Für den Standpunkt der Berufungswerberin ist auch nichts mit der Zitierung der oberstgerichtlichen Entscheidung 10 Ob 285/91 (gemeint:
10 ObS 285/91; veröffentlicht in SSV-NF 6/31) in der Klagebeantwortung zu gewinnen (ON 2, AS 7). Die Berufungswerberin argumentiert dort, wenn schon bei einem ständigen Aufenthalt in einem Pflegeheim die Voraussetzungen des § 252 Abs 1 Z 4 ASVG nicht erfüllt seien, so seien sie erst recht zu verneinen, wenn die Pflege und Erziehung dem leiblichen Vater übertragen werde. Dabei übersieht die Berufungswerberin jedoch, daß es bei der genannten Entscheidung nicht um die Unterbringung des Stiefkindes in einem Pflegeheim nach dem Tod des Versicherten ging, sondern vielmehr darum, ob bei ständiger Unterbringung des Versicherten in einem Pflegeheim vor seinem Tod noch von einer ständigen Hausgemeinschaft zum Stiefkind gesprochen werden kann.
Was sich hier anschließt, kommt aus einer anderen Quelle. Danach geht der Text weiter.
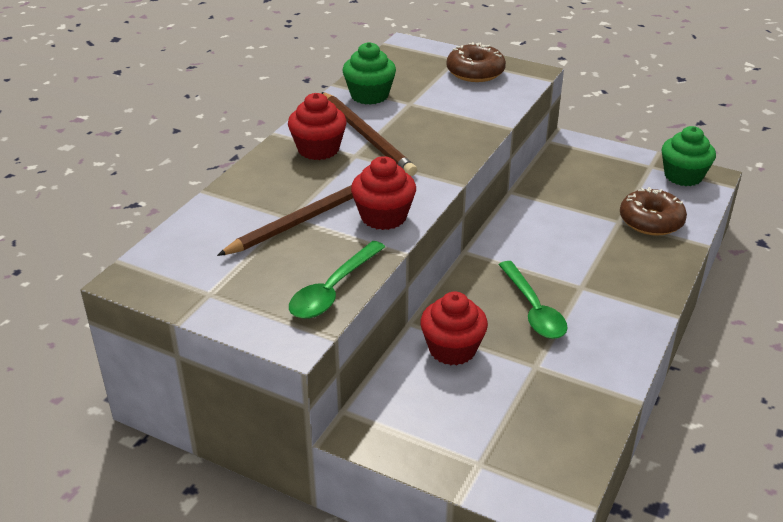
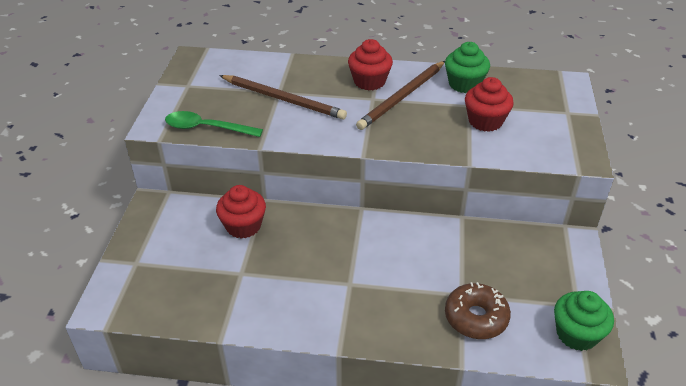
camera: 70 degrees right, 5 degrees up
(383, 217) = (299, 129): red cupcake -> red cupcake (485, 121)
(475, 72) = (552, 127): brown donut -> none
(533, 310) = (306, 260): green spoon -> none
Überlegungen der Berufungswerberin zu den Unterhaltspflichten der leiblichen Eltern gehen ebenfalls am Kernproblem vorbei. Sie haben keinen Einfluß auf die Waisenrente. Nicht zielführend (und überdies eine unzulässige Neuerung) sind Ausführungen der Berufungswerberin, daß der leibliche Vater ohnehin besser verdiene als der Stiefvater verdient hätte.
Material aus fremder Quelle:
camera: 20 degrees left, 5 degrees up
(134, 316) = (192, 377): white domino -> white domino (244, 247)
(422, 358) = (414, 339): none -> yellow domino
Die einzige Frage, die noch von Relevanz sein könnte, ist jene der Vollendung des 18.Lebensjahres; sie wird jedoch von der Berufungswerberin nicht erwähnt. Es kann daher davon ausgegangen werden, daß insoweit auch kein Einwand der Beklagten besteht. Es genügt der Vollständigkeit halber darauf hinzuweisen, daß die Waisenrente grundsätzlich bis zur Vollendung des 18.Lebensjahres gebührt, darüberhinaus aber auf besonderen Antrag, der hier am 27.7.1995 gestellt wurde, gewährt werden kann. Im Verfahren kam heraus, daß der Kläger die vierjährige HTL in Hollabrunn besucht und mit Stand 27.7.1995 noch 2 Jahre zu absolvieren hat (vgl. Versicherungsakt). Der mangelnden Geltendmachung dieses Umstandes durch die Berufungswerberin kann unterstellt werden, daß sie - abgesehen von ihren grundsätzlichen Einwendungen, die sich auf die Übertragung der Pflege und Erziehung an den Kindesvater und den Aufenthalt des Klägers bei diesem gründen - wohl davon ausgeht, daß sich der Kläger nach Vollendung des 18.Lebensjahres in einer Schul- und Berufsausbildung befindet, die seine Arbeitskraft überwiegend beansprucht, sodaß die Kindeseigenschaft über das 18.Lebensjahr fortbesteht (§ 252 Abs 2 Z 1 ASVG). Zusammenfassend wurde der Klage zu Recht stattgegeben; der unbegründeten Berufung mußte ein Erfolg versagt bleiben.
Die Kostenentscheidung beruht auf den §§ 41, 50 ZPO, wobei zu berücksichtigen war, daß die Bemessungsgrundlage nicht wie vom Kläger verzeichnet S 136.800,-, sondern im Falle eines Anspruches auf eine wiederkehrende Leistung nur S 50.000,- beträgt (§ 77 Abs 2 ASGG). Aus Rechtsschutzerwägungen und nach dem Normzweck gilt diese Bemessungsgrundlage auch für den Tarifanspruch des vertretenden Rechtsanwalts (Kuderna, ASGG**2 501).